Why a Simple Crash Matters on a Domain Controller

A denial-of-service attack that merely “turns off” one server may sound manageable, but domain controllers occupy a critical junction. They authenticate users and computers, distribute Group Policy, issue Kerberos tickets, answer LDAP queries, and often supply DNS. A multi-DC environment should survive a single failure, yet real-world impact can spiral if the affected DC holds operations master roles, serves a remote site, or runs as the only Global Catalog reachable by certain applications.

Microsoft’s advisory confirms an attacker needs no domain account and that attack complexity is low, meaning the exploit does not depend on elaborate race conditions. The network-accessible vector does not imply the DC must be internet-facing. An attacker who has compromised a workstation, a VPN account, or another internal device can reach the vulnerable service—making segmentation helpful but not sufficient.

Admins investigating unexplained DC outages should preserve crash dumps, Windows Error Reporting records, network captures, and event logs from System, Directory Service, DNS Server, and Security channels before assuming exploitation.

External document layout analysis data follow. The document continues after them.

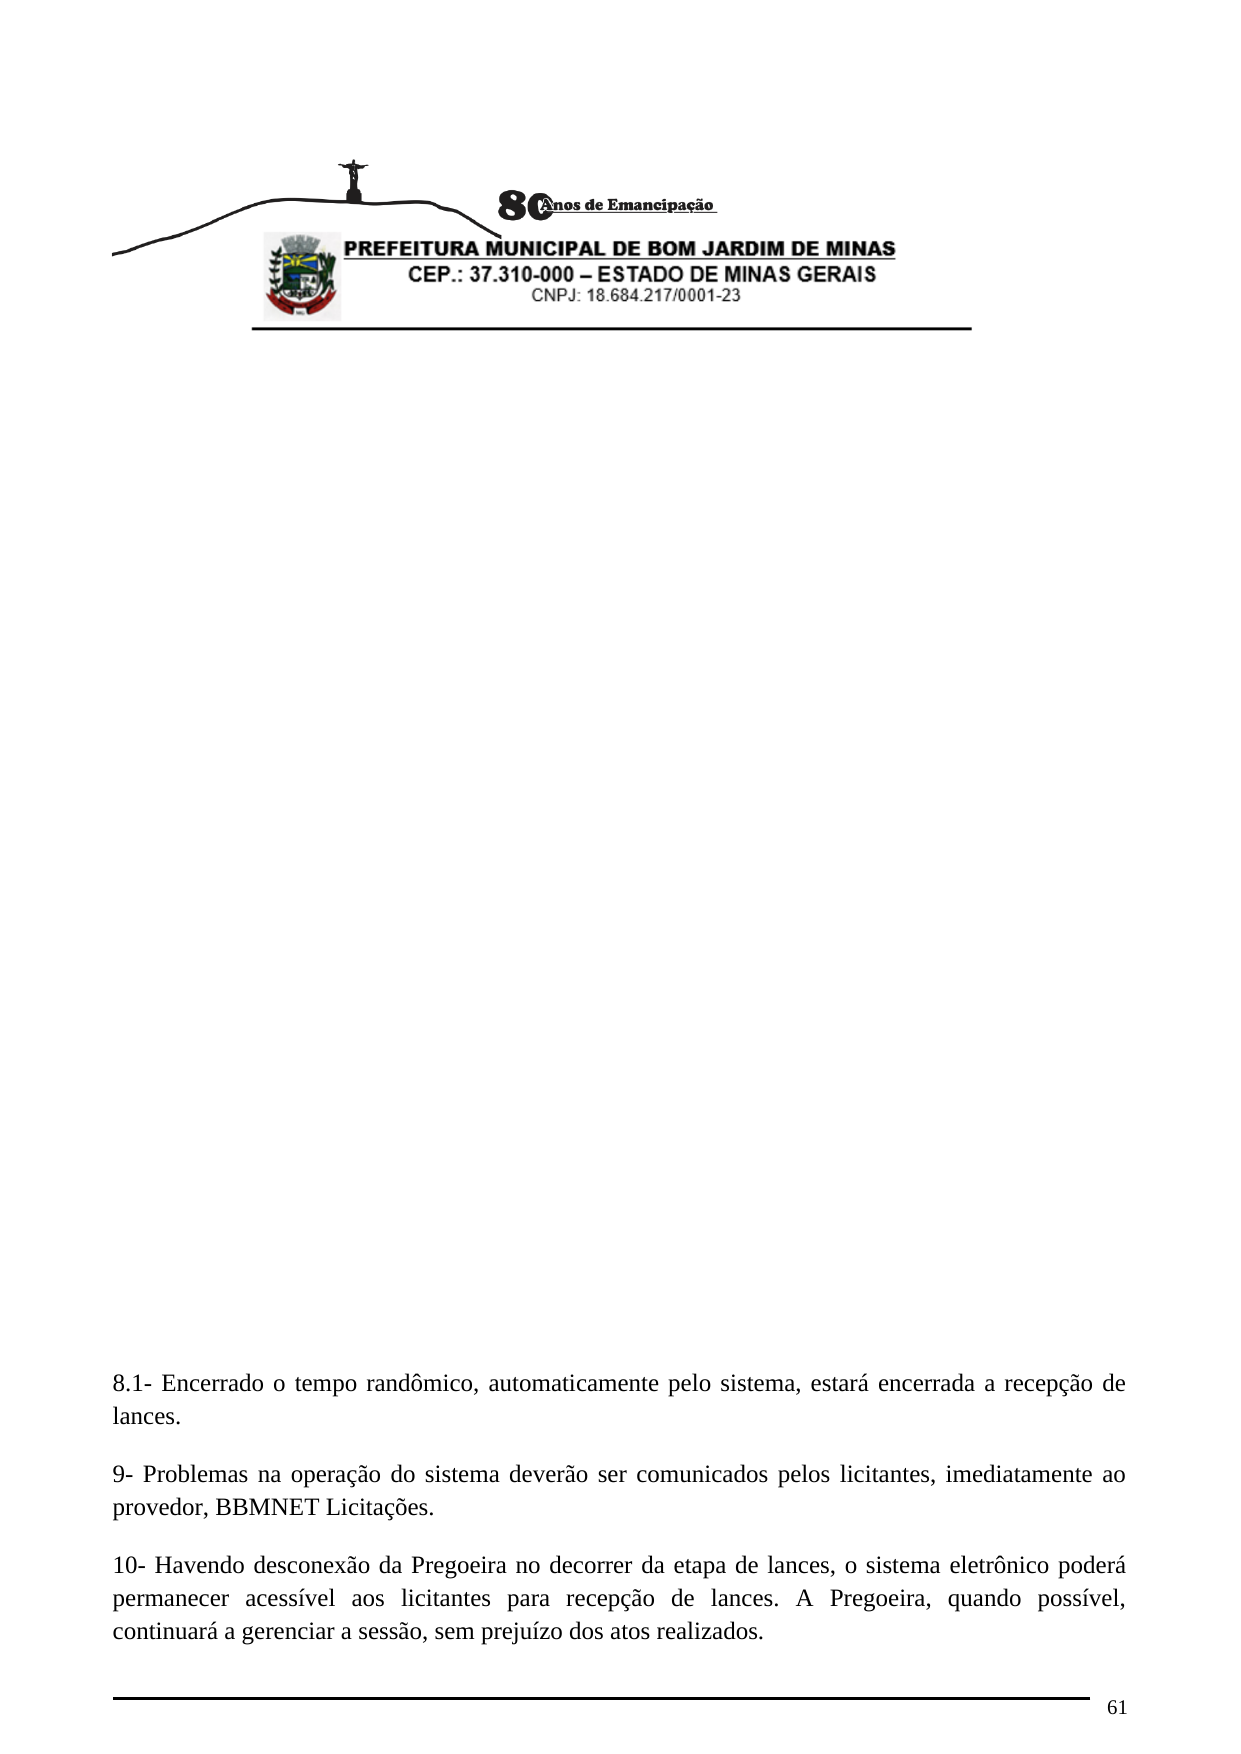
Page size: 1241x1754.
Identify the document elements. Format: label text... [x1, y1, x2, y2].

picture [111, 155, 1058, 369]
list 10- Havendo desconexão da Pregoeira no decorrer da etapa de lances, o sistema eletrônico poderá permanecer acessível aos licitantes para recepção de lances. A Pregoeira, quando possível, continuará a gerenciar a sessão, sem prejuízo dos atos realizados. [112, 1550, 1127, 1645]
list 8.1- Encerrado o tempo randômico, automaticamente pelo sistema, estará encerrada a recepção de lances. [112, 1368, 1127, 1429]
list 9- Problemas na operação do sistema deverão ser comunicados pelos licitantes, imediatamente ao provedor, BBMNET Licitações. [112, 1459, 1127, 1521]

The Patch: KB5099536 and Build 26100.33158

KB5099536 is the July 2026 cumulative security update for Windows Server 2025, available through Windows Update, Windows Update for Business, Microsoft Update Catalog, and WSUS. The corrected OS build is 26100.33158. Any domain controller below that build is vulnerable.

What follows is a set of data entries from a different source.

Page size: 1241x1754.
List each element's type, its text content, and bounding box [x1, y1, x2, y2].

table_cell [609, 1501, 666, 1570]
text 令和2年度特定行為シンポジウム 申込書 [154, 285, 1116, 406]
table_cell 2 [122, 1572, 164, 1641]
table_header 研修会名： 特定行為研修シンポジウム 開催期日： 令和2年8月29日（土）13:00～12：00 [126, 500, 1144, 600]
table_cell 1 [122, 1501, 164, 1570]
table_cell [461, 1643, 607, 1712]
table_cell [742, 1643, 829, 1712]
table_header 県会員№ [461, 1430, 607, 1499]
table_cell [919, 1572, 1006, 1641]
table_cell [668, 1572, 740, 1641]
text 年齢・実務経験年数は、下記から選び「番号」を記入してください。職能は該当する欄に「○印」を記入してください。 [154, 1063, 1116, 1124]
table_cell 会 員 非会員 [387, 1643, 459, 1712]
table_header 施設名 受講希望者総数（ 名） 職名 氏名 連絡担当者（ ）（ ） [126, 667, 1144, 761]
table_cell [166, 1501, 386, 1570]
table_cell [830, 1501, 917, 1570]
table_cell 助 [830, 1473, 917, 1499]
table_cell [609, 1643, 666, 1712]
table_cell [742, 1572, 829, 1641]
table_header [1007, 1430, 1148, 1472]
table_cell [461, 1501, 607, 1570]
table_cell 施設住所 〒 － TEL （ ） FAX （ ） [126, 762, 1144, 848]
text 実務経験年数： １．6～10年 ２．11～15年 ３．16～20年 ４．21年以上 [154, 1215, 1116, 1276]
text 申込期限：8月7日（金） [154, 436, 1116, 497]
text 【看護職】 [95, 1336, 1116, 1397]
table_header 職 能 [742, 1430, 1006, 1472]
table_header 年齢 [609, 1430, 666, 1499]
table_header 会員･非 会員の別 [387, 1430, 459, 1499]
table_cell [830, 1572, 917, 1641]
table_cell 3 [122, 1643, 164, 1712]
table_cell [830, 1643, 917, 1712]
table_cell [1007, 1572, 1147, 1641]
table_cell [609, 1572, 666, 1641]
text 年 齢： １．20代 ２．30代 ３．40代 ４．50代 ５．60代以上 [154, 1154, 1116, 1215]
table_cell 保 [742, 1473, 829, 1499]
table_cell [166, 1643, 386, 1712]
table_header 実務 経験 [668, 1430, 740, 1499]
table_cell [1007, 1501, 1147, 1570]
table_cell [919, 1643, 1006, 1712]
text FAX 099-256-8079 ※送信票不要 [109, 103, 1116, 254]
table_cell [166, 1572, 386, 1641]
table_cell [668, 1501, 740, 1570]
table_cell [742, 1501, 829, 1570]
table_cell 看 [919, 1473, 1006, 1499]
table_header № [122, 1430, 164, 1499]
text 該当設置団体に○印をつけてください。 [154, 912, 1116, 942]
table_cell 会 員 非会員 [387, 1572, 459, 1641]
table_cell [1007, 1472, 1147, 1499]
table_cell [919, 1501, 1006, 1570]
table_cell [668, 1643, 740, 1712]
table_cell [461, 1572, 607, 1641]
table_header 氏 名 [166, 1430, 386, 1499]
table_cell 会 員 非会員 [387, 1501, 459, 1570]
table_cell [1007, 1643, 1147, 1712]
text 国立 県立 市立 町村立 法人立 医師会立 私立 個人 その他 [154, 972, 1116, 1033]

Windows 11 editions that share the affected component receive separate patches. For 24H2 and 25H2, KB5101650 brings builds to 26100.8875 and 26200.8875 respectively. For 26H1, KB5101649 delivers build 28000.2525. These are important for maintaining overall security posture, but only Server 2025 machines with the AD DS role are at risk for this CVE.

The update replaces all previous monthly rollups and carries a known issue reported in unrelated releases—a WSUS reporting limitation—but Microsoft’s release notes currently list no new domain-controller failure linked to the July package.

Defending Your Domain Without Creating New Outages

Applying the patch requires the same caution as any change that forces a domain controller reboot. Rebooting all DCs at once recreates the very outage the update aims to prevent.

A practical deployment sequence looks like this:

  1. Inventory vulnerable servers: Use winver, PowerShell, or a vulnerability scanner to identify every Windows Server 2025 DC running below build 26100.33158.
  2. Update one redundant DC first: Install KB5099536, reboot, and confirm it returns to service.
  3. Verify critical services: Check Active Directory replication, SYSVOL and NETLOGON shares, DNS registration, Kerberos authentication, Global Catalog availability, and any applications that pin to specific LDAP endpoints.
  4. Proceed site by site: Once the first update is validated, move through the remaining DCs in a controlled manner, ensuring authentication and DNS capacity is never lost.

Network controls remain important defence-in-depth measures. Domain-controller ports should be reachable only from authorised systems, and any accidental internet exposure must be closed. Still, segmentation cannot replace the patch because a compromised allowed endpoint may still reach the vulnerable service.

What to Watch For

The immediate priority is straightforward: deploy KB5099536 and confirm every Windows Server 2025 domain controller reaches build 26100.33158. The lack of known exploitation on patch day reduces the case for emergency isolation, but the vulnerability’s unauthenticated, automatable, low-complexity profile argues against delay.

Over the coming weeks, researchers will likely reverse engineer the fix to identify the affected protocol. A public proof of concept would sharpen detection and make the already strong case for patching absolute. Microsoft may also update its advisory with technical specifics that help admins craft targeted detection rules.

For now, the only reliable action is deploying the update through a redundancy-aware maintenance plan. Domain controllers are not ordinary Windows servers, and treating them as such during patching is what turns a fixed vulnerability into a self-inflicted outage.